In questa logica si inserisce il licenziamento del comandante generale del DRM, perché questo servizio di qualità non ha aderito né voluto riprodurre la versione dei fatti che gli americani volevano imporre a tutti i membri della NATO. La critica che gli è stata rivolta è quindi del tutto infondata e ingiusta [3] .

In questo conflitto, nessuno nega che la Russia sia l’aggressore e la CF2R ha chiaramente condannato questa invasione. Ma condanna anche il rifiuto del regime di Kiev di applicare gli accordi di Minsk che ha comunque firmato. Riteniamo, inoltre, che l’isteria antirussa sia sproporzionata in considerazione del silenzio complice seguito all’aggressione della Serbia da parte della NATO nel 1999, a quella dell’Iraq da parte degli Stati Uniti nel 2003, violando altrettanto il diritto internazionale e la Carta dell’ONU – la legalizzazione della tortura da parte del Dipartimento di Giustizia e l’istituzione di prigioni segrete da parte di Washington nell’ambito della guerra al terrorismo.

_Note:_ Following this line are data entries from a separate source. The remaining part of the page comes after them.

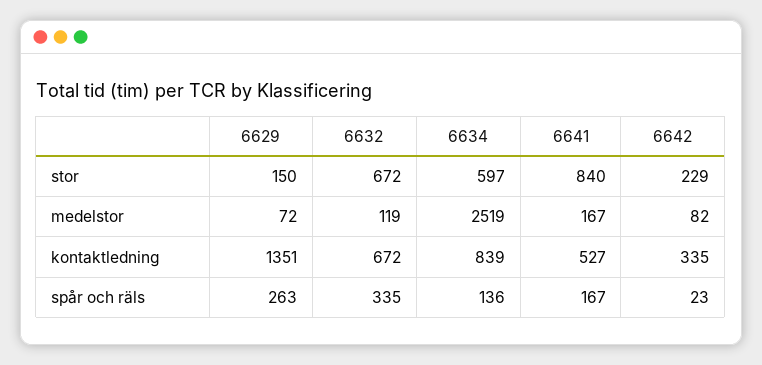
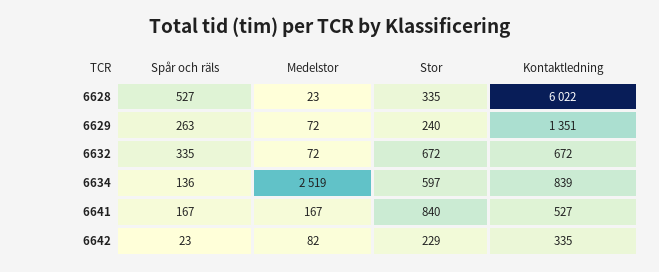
  {
    "6629": {
-     "stor": 150,
+     "stor": 240,
      "medelstor": 72,
      "kontaktledning": 1351,
      "spår och räls": 263
    },
    "6632": {
      "stor": 672,
-     "medelstor": 119,
+     "medelstor": 72,
      "kontaktledning": 672,
      "spår och räls": 335
    },
    "6634": {
      "stor": 597,
      "medelstor": 2519,
      "kontaktledning": 839,
      "spår och räls": 136
    },
    "6641": {
      "stor": 840,
      "medelstor": 167,
      "kontaktledning": 527,
      "spår och räls": 167
    },
    "6642": {
      "stor": 229,
      "medelstor": 82,
      "kontaktledning": 335,
      "spår och räls": 23
-   }
+   },
+   "6628": {
+     "spår och räls": 527,
+     "medelstor": 23,
+     "stor": 335,
+     "kontaktledning": 6022
+   }
  }

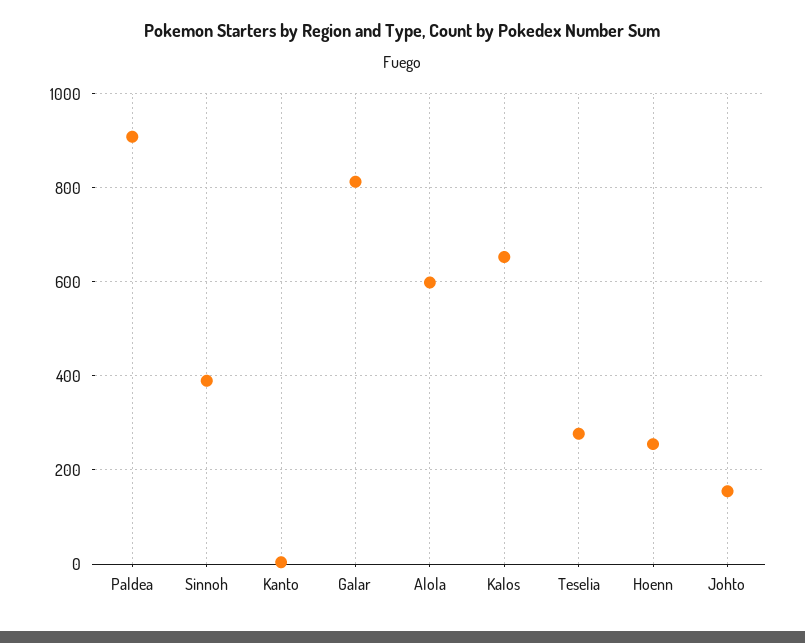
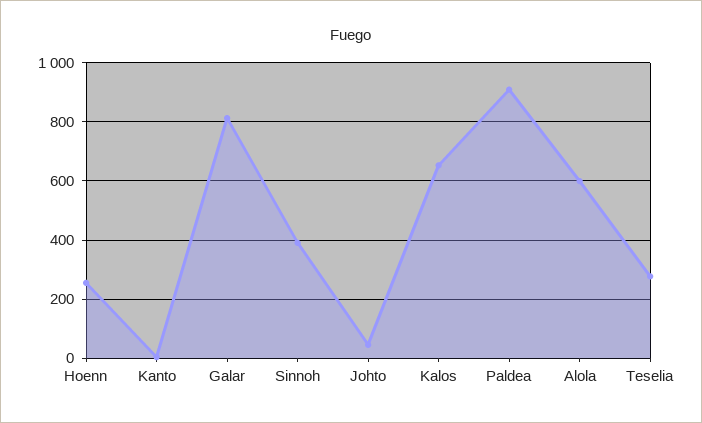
  {
    "Paldea": 900,
    "Sinnoh": 400,
    "Kanto": 0,
    "Galar": 820,
    "Alola": 600,
    "Kalos": 660,
    "Teselia": 280,
    "Hoenn": 260,
-   "Johto": 160
+   "Johto": 50
  }

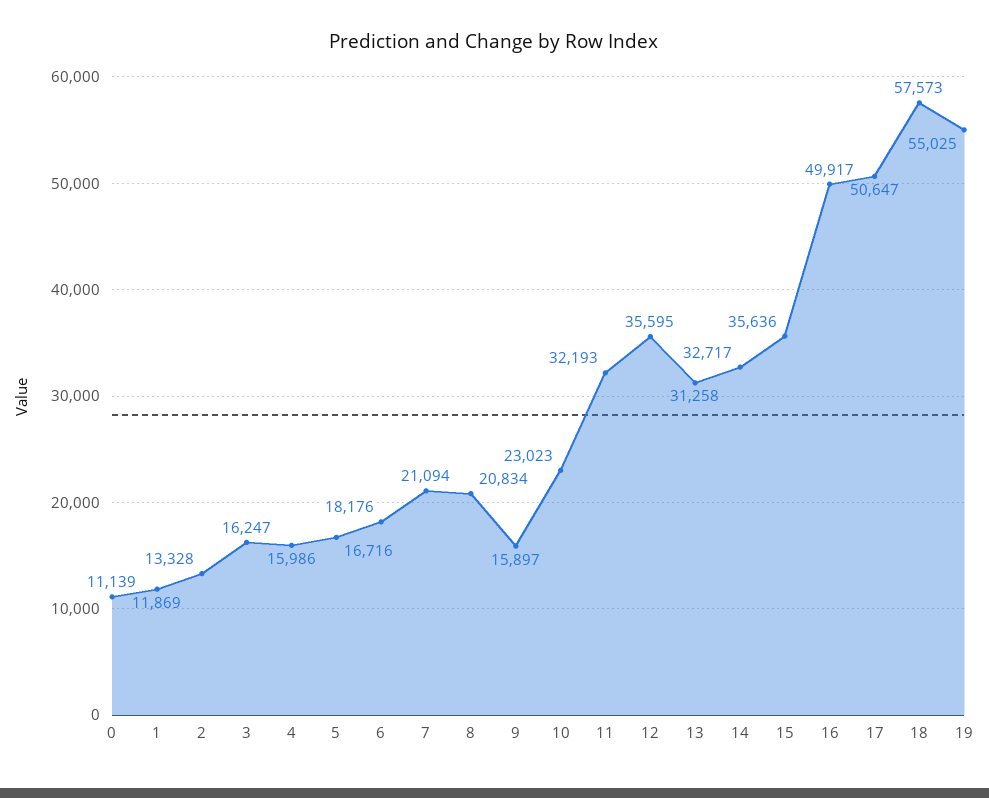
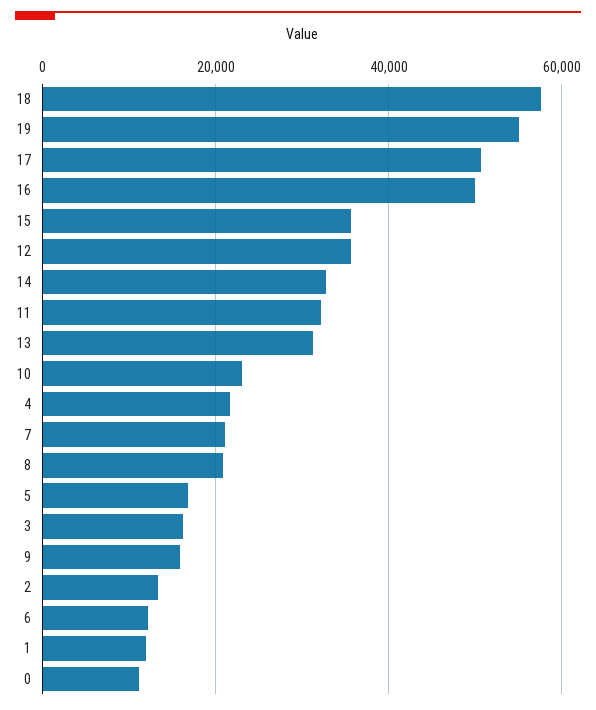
  {
    "0": 11139,
    "1": 11869,
    "2": 13328,
    "3": 16247,
-   "4": 15986,
+   "4": 22000,
    "5": 16716,
-   "6": 18176,
+   "6": 12000,
    "7": 21094,
    "8": 20834,
    "9": 15897,
    "10": 23023,
    "11": 32193,
    "12": 35595,
    "13": 31258,
    "14": 32717,
    "15": 35636,
    "16": 49917,
    "17": 50647,
    "18": 57573,
    "19": 55025
  }

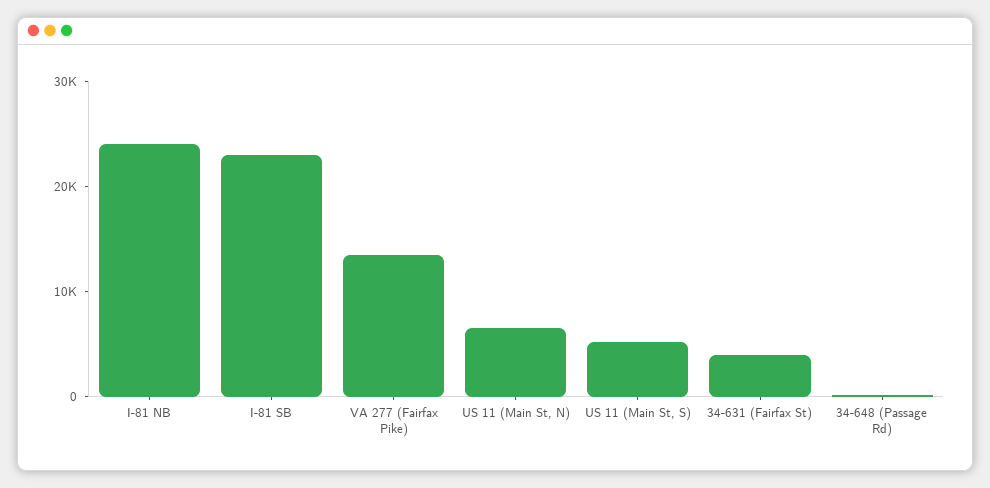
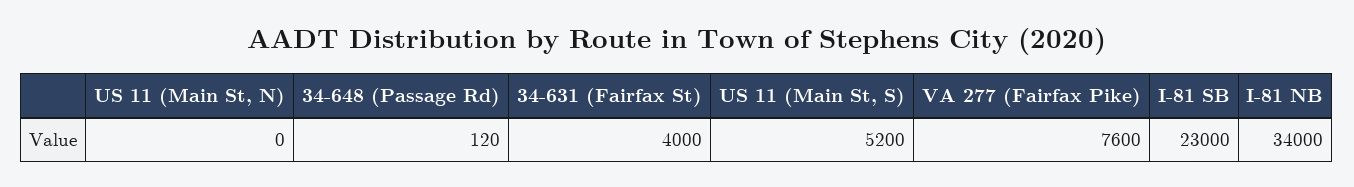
  {
-   "I-81 NB": 24000,
+   "I-81 NB": 34000,
    "I-81 SB": 23000,
-   "VA 277 (Fairfax Pike)": 14000,
+   "VA 277 (Fairfax Pike)": 7600,
-   "US 11 (Main St, N)": 6000,
+   "US 11 (Main St, N)": 0,
    "US 11 (Main St, S)": 5200,
    "34-631 (Fairfax St)": 4000,
    "34-648 (Passage Rd)": 120
  }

Per questo il CF2R non aderisce all’analisi parziale e parziale che domina e che rifiuta di prendere in considerazione le ragioni storiche che hanno portato a questa tragedia, perché mettono in luce, piaccia o no, il ruolo e la responsabilità della NATO e il governo ucraino in questo conflitto che non avrebbe mai dovuto aver luogo.

Crediamo che l’interesse del nostro Paese sia avere un’analisi indipendente per condurre una politica estera sovrana e non quella dettata dalla NATO. Ciò è tanto più necessario in quanto prima o poi saremo portati a riallacciare i rapporti con la Russia per ricostruire un sistema di sicurezza europeo che assicuri la stabilità e la protezione delle popolazioni del nostro continente.

Il CF2R, di cui la maggior parte dei ricercatori e dei membri del comitato strategico proviene dalla comunità dell’intelligence e ha servito la Francia – in particolare durante la Guerra Fredda – non può prendere lezioni di patriottismo da individui appartenenti ai circoli atlantisti o che non hanno mai prestato servizio sotto le bandiere.

Li invitiamo cordialmente a riscoprire la via del buon senso e ad analizzare questa crisi senza i paraocchi e soprattutto l’emozione che limita significativamente la qualità e l’obiettività del loro giudizio o delle loro produzioni.

 

 


[1] Cfr. Bruno Tertrais, vicedirettore della Foundation for Strategic Research (FRS), noto come staffetta dell’opinione atlantista in Francia e che, tra l’altro, ha sostenuto l’illegale invasione americana dell’Iraq nel 2003.